The many who don’t want to listen should at least look; look at the pictures of the Victims Forum meeting in Donegal earlier this week – pictures included in a news report I did for UTV.
Spread over two days, their conversations at that meeting were not just about the past, but also about the future and the type of services and help victims and survivors will need.
These are important discussions among a whole range of different people hurt by the many different sides during a decades-long conflict.
The Victims Commissioner Kathryn Stone was at that meeting, held in a week which marks her sixth month in the job.
Last year she stepped into our developing peace and into a place where the wounds of the many ‘wars’ still need tended.
“For so many people that I’ve met and spoken to, the idea of drawing a line under the past is so offensive and so insulting,” she told me in an interview for that UTV report, and she also dismissed the trite notion that what happened here can somehow be “boxed away”.
When we look at those pictures of the Victims Forum meeting we should not take what we see for granted.
Eibhlin Glenholmes – a republican once described in the headline “most wanted” – is seen chatting in a group that includes Jennifer McNern, who lost both her legs in the Abercorn restaurant bomb in 1972.
This talking is not about cosy conversations.
How could it be after all that happened here?
In those ‘war’ years, the bombs and the bullets were never far away, sometimes in the next street or town or village – just around the corner.
Everybody knows someone.
So, this week Kathryn Stone talked about the people “for whom the past is their present”.
“It’s what they deal with every day,” she said.
“It’s what they live with every day. It’s not past. It’s now.”
The WAVE Trauma Group was also present at that Victims Forum meeting in Donegal and recently held its own conference at Queen’s University in Belfast
I’d popped my head in to listen for a while, to scribble a few notes, and sat up when one man spoke.
His name is Alex Bunting who was injured by an IRA booby-trap bomb back in 1991.
As he spoke, he said politicians viewed victims as “a political embarrassment”.
“We have to drive this process forward,” he said.

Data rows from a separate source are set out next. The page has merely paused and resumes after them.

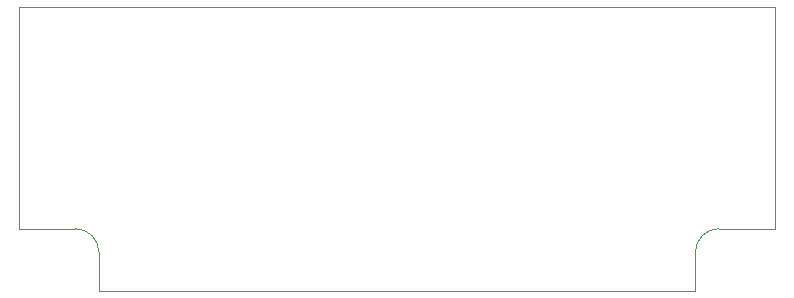
<source format=gm1>
%TF.GenerationSoftware,KiCad,Pcbnew,5.1.6*%
%TF.CreationDate,2020-09-16T21:40:07+02:00*%
%TF.ProjectId,HumbuckerAmplifier,48756d62-7563-46b6-9572-416d706c6966,rev?*%
%TF.SameCoordinates,PX6183610PY5204180*%
%TF.FileFunction,Profile,NP*%
%FSLAX46Y46*%
G04 Gerber Fmt 4.6, Leading zero omitted, Abs format (unit mm)*
G04 Created by KiCad (PCBNEW 5.1.6) date 2020-09-16 21:40:07*
%MOMM*%
%LPD*%
G01*
G04 APERTURE LIST*
%TA.AperFunction,Profile*%
%ADD10C,0.050000*%
%TD*%
G04 APERTURE END LIST*
D10*
X54750000Y24000000D02*
X64000000Y24000000D01*
X9250001Y24000001D02*
X0Y24000000D01*
X9250001Y24000001D02*
X32000000Y24000000D01*
X32000000Y24000000D02*
X54750000Y24000000D01*
X59250000Y5250000D02*
G75*
G03*
X57250000Y3250000I0J-2000000D01*
G01*
X57250000Y3250000D02*
X57250000Y0D01*
X64000000Y5250000D02*
X59250000Y5250000D01*
X6750000Y3250000D02*
G75*
G03*
X4750000Y5250000I-2000000J0D01*
G01*
X6750000Y3250000D02*
X6750000Y0D01*
X0Y5250000D02*
X4750000Y5250000D01*
X64000000Y5250000D02*
X64000000Y24000000D01*
X0Y5250000D02*
X0Y24000000D01*
X57250000Y0D02*
X6750000Y0D01*
M02*

</source>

“We are caught in the middle.
“No one wants to listen – especially within politics,” he said.
There was no beating around the bush.
He said what he believes – that a process needed to recognise both what happened and what now needs to happen lacks the necessary political will.

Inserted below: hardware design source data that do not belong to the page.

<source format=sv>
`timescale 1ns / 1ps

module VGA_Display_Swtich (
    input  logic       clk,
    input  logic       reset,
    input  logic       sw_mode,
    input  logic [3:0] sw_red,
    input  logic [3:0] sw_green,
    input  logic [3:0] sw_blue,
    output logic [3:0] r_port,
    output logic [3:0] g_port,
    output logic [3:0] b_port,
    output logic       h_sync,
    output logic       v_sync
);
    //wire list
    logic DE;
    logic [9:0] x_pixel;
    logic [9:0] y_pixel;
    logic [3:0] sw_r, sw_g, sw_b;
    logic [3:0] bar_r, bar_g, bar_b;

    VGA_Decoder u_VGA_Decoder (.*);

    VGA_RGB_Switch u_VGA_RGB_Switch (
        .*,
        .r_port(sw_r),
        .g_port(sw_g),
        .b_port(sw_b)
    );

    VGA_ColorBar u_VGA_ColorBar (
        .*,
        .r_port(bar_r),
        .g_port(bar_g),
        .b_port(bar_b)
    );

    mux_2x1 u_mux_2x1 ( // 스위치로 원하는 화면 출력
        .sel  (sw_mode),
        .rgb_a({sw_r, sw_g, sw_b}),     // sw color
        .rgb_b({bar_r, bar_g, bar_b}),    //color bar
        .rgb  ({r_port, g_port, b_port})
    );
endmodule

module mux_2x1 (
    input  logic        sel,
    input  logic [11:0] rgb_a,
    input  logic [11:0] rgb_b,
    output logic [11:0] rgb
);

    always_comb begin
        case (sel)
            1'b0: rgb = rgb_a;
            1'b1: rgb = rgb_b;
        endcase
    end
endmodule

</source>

One of the experts speaking at the conference described a situation in which the onus is “on the victim of the trauma to go looking for help”.
“We are always constructing this the wrong way round,” he said.
So the approach needs to be different, and Kathryn Stone has now floated a few ideas, including what she calls a “civilian covenant” and a pension for all victims.
She understands this will take this debate into another difficult conversation.
Remember the Eames/Bradley proposal for a £12,000 recognition payment for all victims, and remember the launch of the report in a charged atmosphere of confrontation.
That document containing many recommendations including a Legacy Commission with information-recovery and investigation units has since been shelved – like many of the victims of this place it has been ignored and forgotten; forgotten by those who hope the past can be boxed away.
It won’t be, of course, and the Victims Commissioner believes something – another initiative – is needed; some process to address the broad issues of truth, justice and acknowledgement and in a joined-up rather than scattered approach.
This will require a change in focus and emphasis, and in the waiting, what happens?
What happens is the headlines of conflict are remembered, and in that narrow remembering much is forgotten.
Most recently it has been Gibraltar, Milltown Cemetery, the Corporals killings and Warrington, and later this year it will be the 20th anniversaries of the Shankill bomb and the Greytsteel shootings.
“I think it’s right that we remember those things,” Kathryn Stone told me.
“But in remembering those big headline events we need to think about other people and those quiet little voices in the background,” she continued.
Recently she asked one woman what she would want and expect of the Victims Commissioner and the reply was that “the name of my little one is never forgotten”.
This is an example of the past being the present, a poignant illustration of why we should look and listen and why the victims and survivors of many ‘bloody days’ should be both seen and heard.